◆ THINGS TO DO ◆
[1] Reproduce the part of the client-side Chaos Engineering article running from "For example, Cloudflare, a" through "out client systems.", keeping every word and punctuation mark identical.
[2] Pick up the client-side Chaos Engineering article right after its final sentence and carry it onward.

◆ TEXT EXCERPT ◆
======

Client-side chaos: Making your front end more reliable
The concept of Chaos Engineering is most often applied to backend systems, but for teams building websites and web applications, this is only half of the story. While it’s important to maintain reliable backend infrastructure and applications, there’s a lot that can go wrong even after we’ve fulfilled the user’s request. Web pages can load slowly, images and scripts might fail to download, and large geographic distances can add significant latency. These can have a big impact on the user experience and can happen even when our backend systems are working perfectly.
In this blog post, we’ll present a slightly different approach to Chaos Engineering by injecting it into client-side applications, specifically websites. We’ll point out some of the failure modes unique to websites, run chaos experiments using Gremlin, and even show how to automate experiments alongside client-side testing tools.
What is client-side Chaos Engineering?
With client-server applications, there’s more to reliability than just keeping our backend up and running. Since some of the processing takes place on the user’s device, we need to consider the many potential failure points that can occur after data leaves our systems. It doesn’t matter if our web server has five nines of uptime if the website doesn’t load properly; users will attribute the failure to us regardless.
For example, Cloudflare, a major proxying service and content delivery network provider, experienced a recent outage that impacted websites including Medium, GitLab, Discord, and Downdetector. Even if these websites’ backend systems were fully operational, the dependency on Cloudflare made them appear offline to their users. Problems like these can’t always be accounted for when running chaos experiments on the backend, which is why we need to consider client-side experimentation.
However, running chaos experiments on clients isn’t as straightforward as it is for backend infrastructure for many reasons:
- We have almost no access to or visibility into client systems.
- We can’t install Chaos Engineering tools, collect system-level metrics, or map out client systems.

======

Saved data entries:

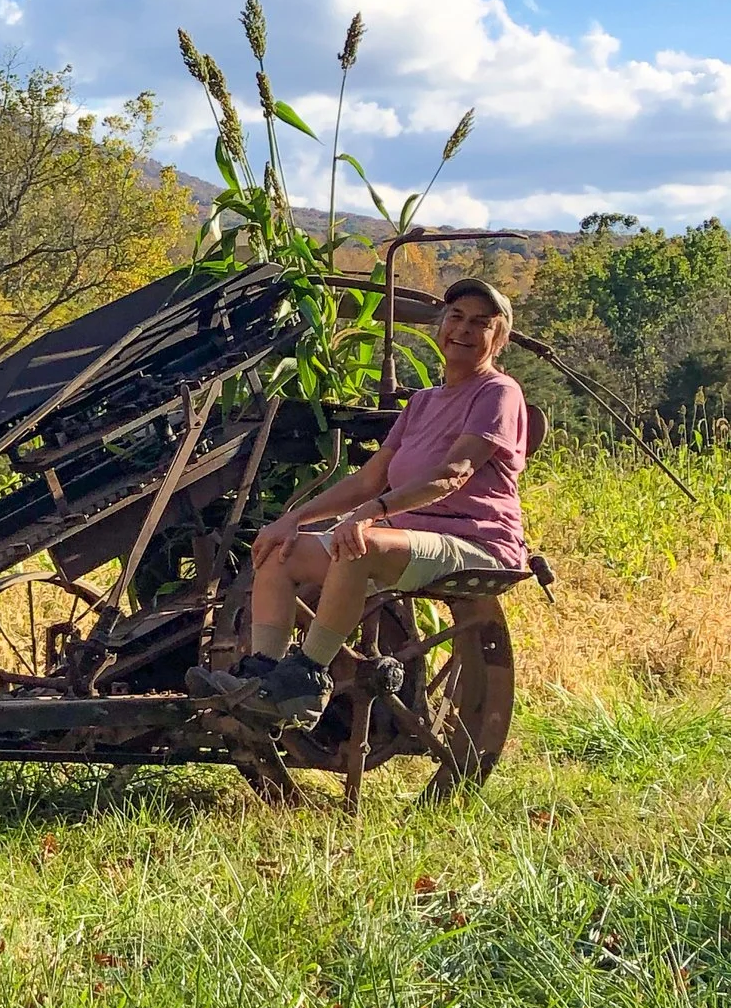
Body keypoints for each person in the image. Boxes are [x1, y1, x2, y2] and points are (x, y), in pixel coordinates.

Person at [188, 277, 531, 723]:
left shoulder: (498, 393)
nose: (463, 330)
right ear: (440, 325)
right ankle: (267, 680)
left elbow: (454, 474)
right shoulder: (422, 403)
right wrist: (294, 518)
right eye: (456, 317)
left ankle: (307, 678)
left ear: (498, 338)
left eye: (481, 324)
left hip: (473, 540)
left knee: (359, 545)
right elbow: (370, 478)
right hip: (409, 535)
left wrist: (372, 515)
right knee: (278, 552)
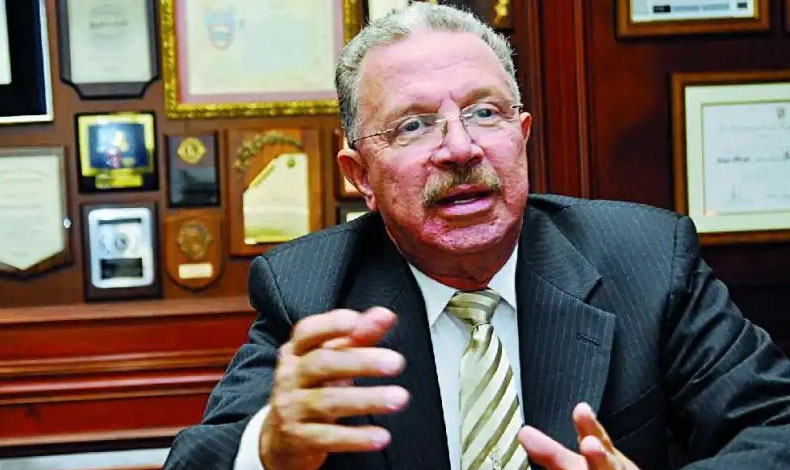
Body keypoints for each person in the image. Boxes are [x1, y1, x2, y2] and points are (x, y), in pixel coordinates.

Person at [164, 4, 790, 470]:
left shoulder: (646, 259)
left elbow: (775, 427)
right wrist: (270, 449)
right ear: (360, 176)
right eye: (413, 125)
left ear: (522, 136)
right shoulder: (312, 293)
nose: (460, 148)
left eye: (485, 112)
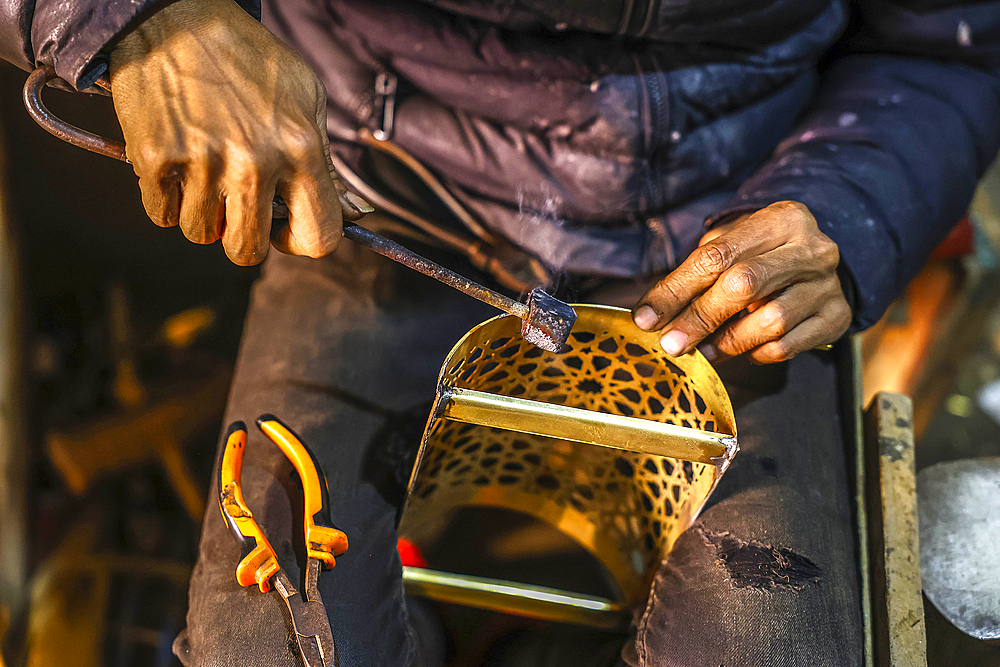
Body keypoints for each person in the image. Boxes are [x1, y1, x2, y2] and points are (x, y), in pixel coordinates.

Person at [3, 0, 999, 664]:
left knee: (773, 635)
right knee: (264, 642)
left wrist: (848, 204)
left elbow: (949, 42)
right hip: (379, 201)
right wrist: (134, 19)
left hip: (731, 235)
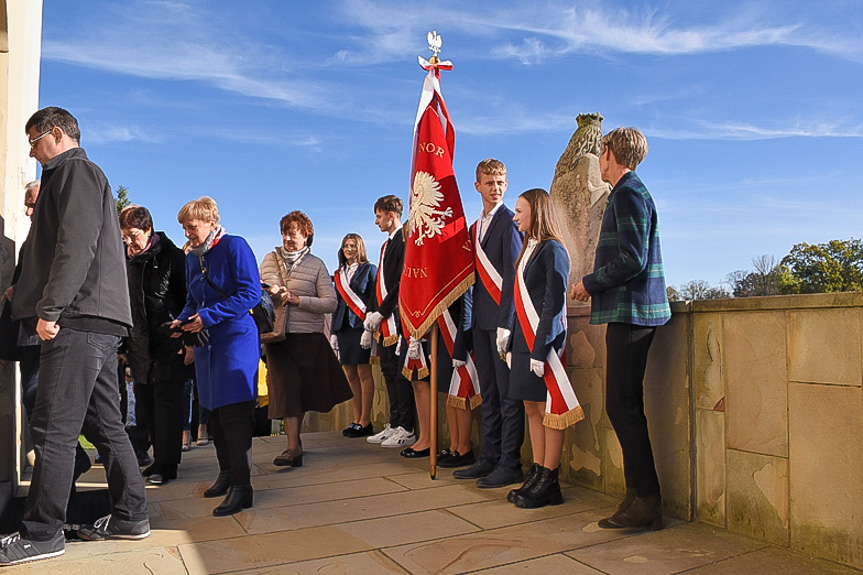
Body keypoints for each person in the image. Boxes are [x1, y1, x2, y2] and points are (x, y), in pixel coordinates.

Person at [1, 107, 149, 566]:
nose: (30, 150)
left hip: (78, 318)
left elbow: (76, 245)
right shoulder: (72, 175)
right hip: (95, 319)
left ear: (57, 134)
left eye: (34, 140)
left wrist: (49, 309)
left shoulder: (75, 171)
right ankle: (130, 515)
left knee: (54, 428)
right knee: (106, 422)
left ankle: (42, 533)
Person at [570, 127, 671, 530]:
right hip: (633, 313)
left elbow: (632, 259)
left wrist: (588, 283)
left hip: (632, 314)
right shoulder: (632, 190)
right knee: (624, 405)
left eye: (601, 151)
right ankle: (635, 496)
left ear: (609, 152)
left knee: (622, 406)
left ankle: (647, 502)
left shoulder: (628, 193)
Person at [172, 196, 260, 517]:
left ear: (210, 222)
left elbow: (251, 293)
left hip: (236, 340)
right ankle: (226, 474)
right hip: (208, 345)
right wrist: (181, 320)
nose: (187, 234)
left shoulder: (235, 246)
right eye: (184, 228)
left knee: (234, 413)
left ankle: (243, 487)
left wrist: (207, 317)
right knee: (216, 414)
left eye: (192, 227)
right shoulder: (192, 258)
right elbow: (192, 300)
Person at [260, 211, 352, 466]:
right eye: (285, 232)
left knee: (299, 392)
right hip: (276, 338)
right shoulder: (268, 259)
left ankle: (295, 444)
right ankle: (292, 447)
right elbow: (254, 294)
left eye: (293, 233)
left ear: (306, 235)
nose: (288, 237)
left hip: (307, 338)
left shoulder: (317, 264)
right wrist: (271, 294)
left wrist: (297, 299)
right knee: (286, 388)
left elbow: (330, 303)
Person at [454, 159, 525, 488]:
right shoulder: (474, 227)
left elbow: (512, 275)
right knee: (490, 393)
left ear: (506, 185)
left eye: (500, 182)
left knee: (509, 395)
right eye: (489, 182)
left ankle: (510, 462)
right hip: (481, 321)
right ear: (477, 186)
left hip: (501, 322)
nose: (495, 188)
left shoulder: (509, 223)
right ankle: (489, 456)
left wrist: (506, 322)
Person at [507, 188, 574, 508]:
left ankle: (550, 477)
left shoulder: (552, 249)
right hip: (523, 339)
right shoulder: (527, 249)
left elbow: (553, 303)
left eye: (520, 211)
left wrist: (540, 346)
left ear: (538, 212)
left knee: (549, 412)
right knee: (530, 407)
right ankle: (536, 470)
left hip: (543, 342)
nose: (515, 216)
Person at [119, 205, 189, 485]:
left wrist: (187, 340)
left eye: (133, 236)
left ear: (148, 230)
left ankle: (167, 464)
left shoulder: (172, 257)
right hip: (138, 345)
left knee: (166, 406)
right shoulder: (126, 262)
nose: (129, 243)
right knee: (147, 405)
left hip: (169, 342)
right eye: (124, 237)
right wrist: (123, 348)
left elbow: (187, 300)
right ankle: (158, 460)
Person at [362, 196, 416, 449]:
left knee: (398, 374)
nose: (376, 221)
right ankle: (394, 423)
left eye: (379, 216)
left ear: (391, 215)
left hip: (396, 319)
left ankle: (406, 427)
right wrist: (369, 316)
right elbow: (379, 285)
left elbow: (400, 282)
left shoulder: (403, 242)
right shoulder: (386, 246)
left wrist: (382, 311)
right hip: (383, 322)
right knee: (387, 373)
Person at [330, 233, 377, 438]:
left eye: (352, 245)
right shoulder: (339, 274)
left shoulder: (369, 269)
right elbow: (337, 304)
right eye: (345, 246)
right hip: (343, 328)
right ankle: (356, 418)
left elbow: (374, 299)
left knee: (363, 373)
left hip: (361, 327)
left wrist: (370, 328)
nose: (348, 249)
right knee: (350, 374)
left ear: (360, 248)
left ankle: (366, 420)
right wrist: (333, 332)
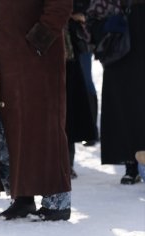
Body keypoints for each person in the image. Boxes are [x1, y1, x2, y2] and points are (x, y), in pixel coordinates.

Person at [0, 0, 73, 221]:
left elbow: (59, 7)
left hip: (36, 64)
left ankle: (56, 203)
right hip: (0, 64)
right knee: (8, 130)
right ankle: (21, 197)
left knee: (43, 131)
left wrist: (36, 43)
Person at [88, 0, 145, 184]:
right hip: (120, 39)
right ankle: (131, 162)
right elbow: (94, 13)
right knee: (124, 101)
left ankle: (138, 161)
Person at [64, 3, 99, 178]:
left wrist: (73, 14)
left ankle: (90, 132)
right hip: (57, 46)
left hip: (74, 45)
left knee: (80, 92)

======

◆ EXERCISE RESULTS ◆
[1]
For example, Cloudflare, a major proxying service and content delivery network provider, experienced a recent outage that impacted websites including Medium, GitLab, Discord, and Downdetector. Even if these websites’ backend systems were fully operational, the dependency on Cloudflare made them appear offline to their users. Problems like these can’t always be accounted for when running chaos experiments on the backend, which is why we need to consider client-side experimentation.
However, running chaos experiments on clients isn’t as straightforward as it is for backend infrastructure for many reasons:
- We have almost no access to or visibility into client systems.
- We can’t install Chaos Engineering tools, collect system-level metrics, or map out client systems.

[2]
- Many client applications—like browsers—are deliberately sandboxed to prevent the system-level control needed for running infrastructure-level attacks. Even if they weren’t, attacking a user’s system without their knowledge or permission would be a huge breach of trust.
Instead, we can run chaos experiments on a test system that we control. We can install Gremlin onto this system, run attacks, interact with our website as if we were a user, and observe the behaviors without impacting real users or backend systems. This doesn’t need to be a powerful system either; it can be a developer’s workstation, lightweight virtual machine, or any other system that can connect to your test environment. We can run a full range of experiments on this system to simulate real-world conditions such as low-bandwidth or high-latency connections, third-party hosting outages, DNS errors, and more.
However, this creates an additional challenge. To measure the impact that a failure has on the user experience, we need a way to consistently perform user actions. For example, if we increase latency by 500 ms, how much longer does it take for a user to log in to our application? Fortunately, we can leverage a solution that’s already widely used for client-side testing: browser automation. Browser automation tools like Selenium let us code actions like mouse movements, key presses, and page navigation. This is perfect for automating functional and usability tests, and by pairing it with Chaos Engineering, we can add reliability testing to our suite of automated browser tests.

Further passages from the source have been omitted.